▶ _Extracted data_:
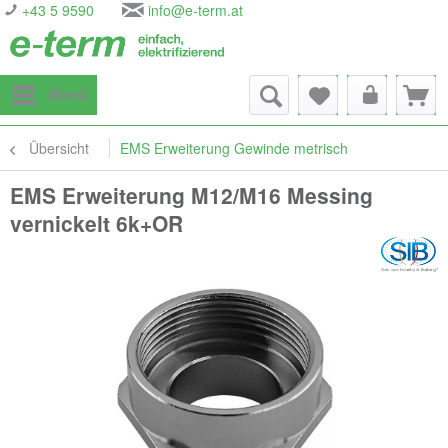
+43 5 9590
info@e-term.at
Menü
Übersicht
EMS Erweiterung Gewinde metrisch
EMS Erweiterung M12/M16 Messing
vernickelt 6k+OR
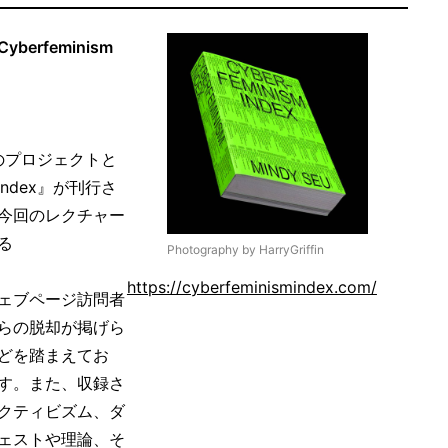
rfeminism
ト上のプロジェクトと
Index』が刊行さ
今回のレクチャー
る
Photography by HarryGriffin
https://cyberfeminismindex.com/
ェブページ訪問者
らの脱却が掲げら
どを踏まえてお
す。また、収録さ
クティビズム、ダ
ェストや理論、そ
--
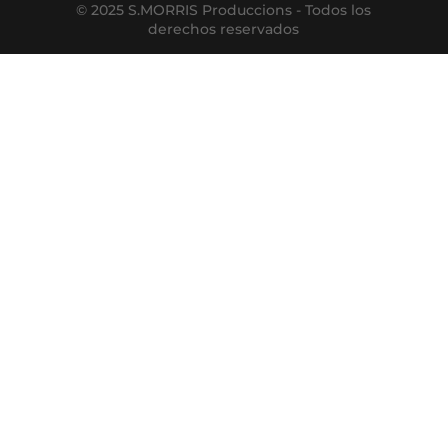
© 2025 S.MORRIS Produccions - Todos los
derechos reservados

▶ _Exercise aim_: Your response should be made up of the lines in the data that contain the word "Erweiterung".

▶ _Reply to the task_:
EMS Erweiterung Gewinde metrisch
EMS Erweiterung M12/M16 Messing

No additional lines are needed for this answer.